For a polynomial
the place for all , the matrix polynomial obtained by evaluating at is
(Word that the fixed time period is ). The polynomial is monic if .
The attribute polynomial of a matrix is , a level monic polynomial whose roots are the eigenvalues of . The Cayley–Hamilton theorem tells us that , however will not be the polynomial of lowest diploma that annihilates . The monic polynomial of lowest diploma such that is the minimal polynomial of . Clearly, has diploma at most .
The minimal polynomial divides any polynomial such that , and particularly it divides the attribute polynomial. Certainly by polynomial lengthy division we will write , the place the diploma of is lower than the diploma of . Then
If then we have now a contradiction to the minimality of the diploma of . Therefore and so divides .
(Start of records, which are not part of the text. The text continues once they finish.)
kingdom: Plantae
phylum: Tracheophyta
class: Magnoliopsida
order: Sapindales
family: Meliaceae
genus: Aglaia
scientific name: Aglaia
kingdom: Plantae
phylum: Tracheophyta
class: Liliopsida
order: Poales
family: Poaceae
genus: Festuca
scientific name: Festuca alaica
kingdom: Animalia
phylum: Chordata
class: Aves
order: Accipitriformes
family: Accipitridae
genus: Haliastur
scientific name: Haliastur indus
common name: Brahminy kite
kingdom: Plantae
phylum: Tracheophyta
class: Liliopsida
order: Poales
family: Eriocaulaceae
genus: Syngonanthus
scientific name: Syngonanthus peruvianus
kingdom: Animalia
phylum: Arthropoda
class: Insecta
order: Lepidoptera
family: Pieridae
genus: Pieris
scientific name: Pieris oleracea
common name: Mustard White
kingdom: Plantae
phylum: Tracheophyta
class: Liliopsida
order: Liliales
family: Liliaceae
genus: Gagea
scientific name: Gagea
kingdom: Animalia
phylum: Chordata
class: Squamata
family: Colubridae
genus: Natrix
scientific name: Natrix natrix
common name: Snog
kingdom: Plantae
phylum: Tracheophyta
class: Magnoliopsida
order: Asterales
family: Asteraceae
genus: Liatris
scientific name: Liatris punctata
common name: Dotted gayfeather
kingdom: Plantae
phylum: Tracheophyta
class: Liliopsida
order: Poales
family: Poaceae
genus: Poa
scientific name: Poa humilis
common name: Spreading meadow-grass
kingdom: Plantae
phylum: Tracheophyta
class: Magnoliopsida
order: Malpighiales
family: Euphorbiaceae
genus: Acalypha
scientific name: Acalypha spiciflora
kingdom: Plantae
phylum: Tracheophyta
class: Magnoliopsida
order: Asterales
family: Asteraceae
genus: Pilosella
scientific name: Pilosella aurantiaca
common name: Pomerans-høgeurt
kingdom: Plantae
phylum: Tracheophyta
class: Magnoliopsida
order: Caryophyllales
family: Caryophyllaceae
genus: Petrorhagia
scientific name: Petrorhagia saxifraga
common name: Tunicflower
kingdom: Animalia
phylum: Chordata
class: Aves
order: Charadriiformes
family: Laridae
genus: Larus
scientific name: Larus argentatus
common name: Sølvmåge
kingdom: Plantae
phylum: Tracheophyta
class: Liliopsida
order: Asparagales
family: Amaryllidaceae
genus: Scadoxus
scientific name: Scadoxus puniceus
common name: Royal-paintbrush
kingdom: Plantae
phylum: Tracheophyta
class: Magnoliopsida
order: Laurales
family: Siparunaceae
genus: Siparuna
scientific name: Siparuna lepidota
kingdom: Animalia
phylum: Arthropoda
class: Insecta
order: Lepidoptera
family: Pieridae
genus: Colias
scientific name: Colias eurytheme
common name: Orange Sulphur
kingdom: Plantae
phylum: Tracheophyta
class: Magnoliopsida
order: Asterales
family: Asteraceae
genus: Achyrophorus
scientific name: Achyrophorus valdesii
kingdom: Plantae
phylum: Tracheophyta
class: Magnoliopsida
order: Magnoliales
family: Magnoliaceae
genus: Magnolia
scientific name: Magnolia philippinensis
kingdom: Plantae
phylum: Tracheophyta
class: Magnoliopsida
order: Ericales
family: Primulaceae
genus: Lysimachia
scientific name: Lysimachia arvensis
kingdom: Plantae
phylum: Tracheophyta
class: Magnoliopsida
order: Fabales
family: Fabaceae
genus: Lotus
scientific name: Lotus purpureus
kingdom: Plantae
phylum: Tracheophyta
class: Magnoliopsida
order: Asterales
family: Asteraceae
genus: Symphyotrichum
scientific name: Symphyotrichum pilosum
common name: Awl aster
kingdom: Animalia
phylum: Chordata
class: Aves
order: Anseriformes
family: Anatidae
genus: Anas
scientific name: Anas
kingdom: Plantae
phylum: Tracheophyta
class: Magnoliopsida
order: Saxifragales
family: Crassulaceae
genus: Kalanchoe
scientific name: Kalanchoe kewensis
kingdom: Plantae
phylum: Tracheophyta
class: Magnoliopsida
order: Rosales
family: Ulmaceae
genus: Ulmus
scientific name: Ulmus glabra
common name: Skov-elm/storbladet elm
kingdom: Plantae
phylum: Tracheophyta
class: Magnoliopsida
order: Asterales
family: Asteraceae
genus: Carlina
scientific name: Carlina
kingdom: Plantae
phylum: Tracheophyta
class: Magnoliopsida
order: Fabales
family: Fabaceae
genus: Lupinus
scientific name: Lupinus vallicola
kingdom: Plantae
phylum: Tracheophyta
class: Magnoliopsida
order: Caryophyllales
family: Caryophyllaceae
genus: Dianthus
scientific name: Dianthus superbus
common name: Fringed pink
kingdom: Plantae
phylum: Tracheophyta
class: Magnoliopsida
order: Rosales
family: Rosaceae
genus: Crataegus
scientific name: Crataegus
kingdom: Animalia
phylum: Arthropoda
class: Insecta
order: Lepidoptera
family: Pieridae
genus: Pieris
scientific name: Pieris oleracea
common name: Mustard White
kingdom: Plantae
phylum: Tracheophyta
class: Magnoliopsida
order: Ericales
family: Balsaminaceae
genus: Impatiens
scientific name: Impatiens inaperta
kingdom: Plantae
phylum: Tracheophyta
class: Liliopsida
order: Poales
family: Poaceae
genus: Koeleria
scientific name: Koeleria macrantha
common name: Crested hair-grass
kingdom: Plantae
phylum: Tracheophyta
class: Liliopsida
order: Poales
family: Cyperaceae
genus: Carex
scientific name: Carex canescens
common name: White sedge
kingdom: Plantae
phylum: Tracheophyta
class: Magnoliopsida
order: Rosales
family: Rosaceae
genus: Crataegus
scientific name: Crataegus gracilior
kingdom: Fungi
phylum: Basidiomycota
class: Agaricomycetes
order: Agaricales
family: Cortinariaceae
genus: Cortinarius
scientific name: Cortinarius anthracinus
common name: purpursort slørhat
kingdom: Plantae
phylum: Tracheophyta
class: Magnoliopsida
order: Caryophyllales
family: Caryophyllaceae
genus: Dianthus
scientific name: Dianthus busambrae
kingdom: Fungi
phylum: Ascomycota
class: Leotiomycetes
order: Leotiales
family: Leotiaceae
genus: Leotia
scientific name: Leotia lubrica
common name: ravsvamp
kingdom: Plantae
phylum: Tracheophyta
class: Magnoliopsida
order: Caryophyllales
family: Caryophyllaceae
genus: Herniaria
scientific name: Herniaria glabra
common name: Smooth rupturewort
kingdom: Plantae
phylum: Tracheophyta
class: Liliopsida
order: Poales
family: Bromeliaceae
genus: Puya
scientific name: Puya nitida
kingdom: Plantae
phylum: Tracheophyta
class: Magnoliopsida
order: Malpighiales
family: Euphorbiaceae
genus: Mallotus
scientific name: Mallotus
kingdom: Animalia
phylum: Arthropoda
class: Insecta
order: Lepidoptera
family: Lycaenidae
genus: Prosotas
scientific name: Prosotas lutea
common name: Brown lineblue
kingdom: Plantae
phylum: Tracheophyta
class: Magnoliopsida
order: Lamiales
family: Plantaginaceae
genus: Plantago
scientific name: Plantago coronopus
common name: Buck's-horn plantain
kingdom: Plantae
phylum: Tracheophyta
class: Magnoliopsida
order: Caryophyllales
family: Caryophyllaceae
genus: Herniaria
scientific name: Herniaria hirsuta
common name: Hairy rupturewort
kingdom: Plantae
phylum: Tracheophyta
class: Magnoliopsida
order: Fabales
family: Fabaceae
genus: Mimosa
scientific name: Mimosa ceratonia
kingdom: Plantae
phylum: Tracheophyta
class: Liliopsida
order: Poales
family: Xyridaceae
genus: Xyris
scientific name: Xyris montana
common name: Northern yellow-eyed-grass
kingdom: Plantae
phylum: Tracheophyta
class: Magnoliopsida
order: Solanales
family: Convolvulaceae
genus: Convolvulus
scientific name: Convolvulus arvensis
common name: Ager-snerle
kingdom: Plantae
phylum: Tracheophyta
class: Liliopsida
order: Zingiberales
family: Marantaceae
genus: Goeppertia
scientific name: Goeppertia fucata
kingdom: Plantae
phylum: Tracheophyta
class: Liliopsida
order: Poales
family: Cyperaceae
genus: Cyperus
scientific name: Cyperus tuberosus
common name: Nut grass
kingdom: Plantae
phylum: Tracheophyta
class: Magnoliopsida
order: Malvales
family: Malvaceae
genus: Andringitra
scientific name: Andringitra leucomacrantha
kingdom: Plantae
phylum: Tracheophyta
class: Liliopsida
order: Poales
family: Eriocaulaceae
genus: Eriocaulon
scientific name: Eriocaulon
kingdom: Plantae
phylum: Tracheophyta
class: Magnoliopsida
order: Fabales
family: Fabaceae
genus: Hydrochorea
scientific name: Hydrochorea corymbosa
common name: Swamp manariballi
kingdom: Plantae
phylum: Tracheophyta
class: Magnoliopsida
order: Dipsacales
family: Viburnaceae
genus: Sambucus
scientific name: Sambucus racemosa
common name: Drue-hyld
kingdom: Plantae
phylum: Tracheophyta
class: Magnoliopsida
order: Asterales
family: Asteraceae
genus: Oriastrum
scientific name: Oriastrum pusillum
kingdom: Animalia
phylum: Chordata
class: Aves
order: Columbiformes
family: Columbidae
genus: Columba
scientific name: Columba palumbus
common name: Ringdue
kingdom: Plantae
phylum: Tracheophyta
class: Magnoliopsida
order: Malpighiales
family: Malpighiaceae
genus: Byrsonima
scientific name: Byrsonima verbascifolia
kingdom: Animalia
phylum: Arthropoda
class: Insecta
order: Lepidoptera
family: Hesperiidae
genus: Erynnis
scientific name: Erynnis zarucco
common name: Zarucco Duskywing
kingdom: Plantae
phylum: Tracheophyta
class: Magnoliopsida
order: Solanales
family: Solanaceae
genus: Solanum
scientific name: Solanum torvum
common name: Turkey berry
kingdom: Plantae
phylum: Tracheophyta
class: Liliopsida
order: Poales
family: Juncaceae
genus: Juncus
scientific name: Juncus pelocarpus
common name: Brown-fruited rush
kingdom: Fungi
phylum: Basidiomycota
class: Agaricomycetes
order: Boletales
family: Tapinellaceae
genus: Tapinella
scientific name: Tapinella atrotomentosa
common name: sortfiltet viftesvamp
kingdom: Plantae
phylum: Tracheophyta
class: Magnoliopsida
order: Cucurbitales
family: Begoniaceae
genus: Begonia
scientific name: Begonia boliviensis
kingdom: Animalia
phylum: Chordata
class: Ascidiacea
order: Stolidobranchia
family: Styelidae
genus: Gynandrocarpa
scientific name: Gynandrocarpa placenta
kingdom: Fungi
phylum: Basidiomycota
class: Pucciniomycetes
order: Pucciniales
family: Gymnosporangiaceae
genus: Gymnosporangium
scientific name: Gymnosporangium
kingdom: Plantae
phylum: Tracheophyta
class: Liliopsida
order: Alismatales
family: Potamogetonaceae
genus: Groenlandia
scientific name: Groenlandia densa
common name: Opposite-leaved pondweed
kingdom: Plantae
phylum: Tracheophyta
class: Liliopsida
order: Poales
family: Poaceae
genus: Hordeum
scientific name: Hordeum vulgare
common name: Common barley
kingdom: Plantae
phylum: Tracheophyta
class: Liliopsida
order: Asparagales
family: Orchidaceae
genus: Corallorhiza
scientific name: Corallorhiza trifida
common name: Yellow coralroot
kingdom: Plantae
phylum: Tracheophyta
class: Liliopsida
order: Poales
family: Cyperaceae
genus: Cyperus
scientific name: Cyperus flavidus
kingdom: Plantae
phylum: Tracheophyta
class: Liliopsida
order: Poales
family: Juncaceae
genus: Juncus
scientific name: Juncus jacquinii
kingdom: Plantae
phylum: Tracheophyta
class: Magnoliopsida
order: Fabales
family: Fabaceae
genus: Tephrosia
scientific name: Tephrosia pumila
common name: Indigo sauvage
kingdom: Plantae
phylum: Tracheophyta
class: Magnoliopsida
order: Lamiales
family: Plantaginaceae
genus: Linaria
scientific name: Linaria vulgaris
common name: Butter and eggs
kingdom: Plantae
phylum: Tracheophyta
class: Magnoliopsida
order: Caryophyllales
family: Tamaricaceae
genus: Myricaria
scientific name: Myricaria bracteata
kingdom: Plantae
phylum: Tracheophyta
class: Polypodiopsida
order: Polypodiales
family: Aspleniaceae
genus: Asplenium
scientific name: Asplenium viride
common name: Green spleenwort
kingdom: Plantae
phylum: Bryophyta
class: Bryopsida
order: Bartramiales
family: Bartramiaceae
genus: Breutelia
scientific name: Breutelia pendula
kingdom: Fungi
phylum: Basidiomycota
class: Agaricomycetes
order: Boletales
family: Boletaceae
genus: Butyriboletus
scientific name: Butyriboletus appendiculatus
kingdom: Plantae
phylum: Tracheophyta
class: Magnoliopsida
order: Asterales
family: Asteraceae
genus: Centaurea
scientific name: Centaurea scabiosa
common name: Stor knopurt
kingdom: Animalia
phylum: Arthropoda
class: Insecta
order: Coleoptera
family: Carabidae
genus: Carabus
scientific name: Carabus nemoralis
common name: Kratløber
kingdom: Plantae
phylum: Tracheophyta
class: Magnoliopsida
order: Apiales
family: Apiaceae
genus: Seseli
The minimal polynomial is exclusive. For if and are two totally different monic polynomials of minimal diploma such that , , then is a polynomial of diploma lower than and , and we will scale to be monic, so by the minimality of , , or .
If has distinct eigenvalues then the attribute polynomial and the minimal polynomial are equal. When has repeated eigenvalues the minimal polynomial can have diploma lower than . An excessive case is the identification matrix, for which , since . However, for the Jordan block
the attribute polynomial and the minimal polynomial are each equal to .
The minimal polynomial has diploma lower than when within the Jordan canonical type of an eigenvalue seems in multiple Jordan block. Certainly it’s not laborious to indicate that the minimal polynomial could be written
the place are the distinct eigenvalues of and is the dimension of the biggest Jordan block by which seems. This expression consists of linear elements (that’s, for all ) if and provided that is diagonalizable.
For example, for the matrix
in Jordan type (the place clean components are zero), the minimal polynomial is , whereas the attribute polynomial is .
What’s the minimal polynomial of a rank- matrix, ? Since , we have now for . For any linear polynomial , , which is nonzero since has rank and has rank . Therefore the minimal polynomial is .
The minimal polynomial is necessary within the concept of matrix features and within the concept of Krylov subspace strategies. One doesn’t usually have to compute the minimal polynomial in observe.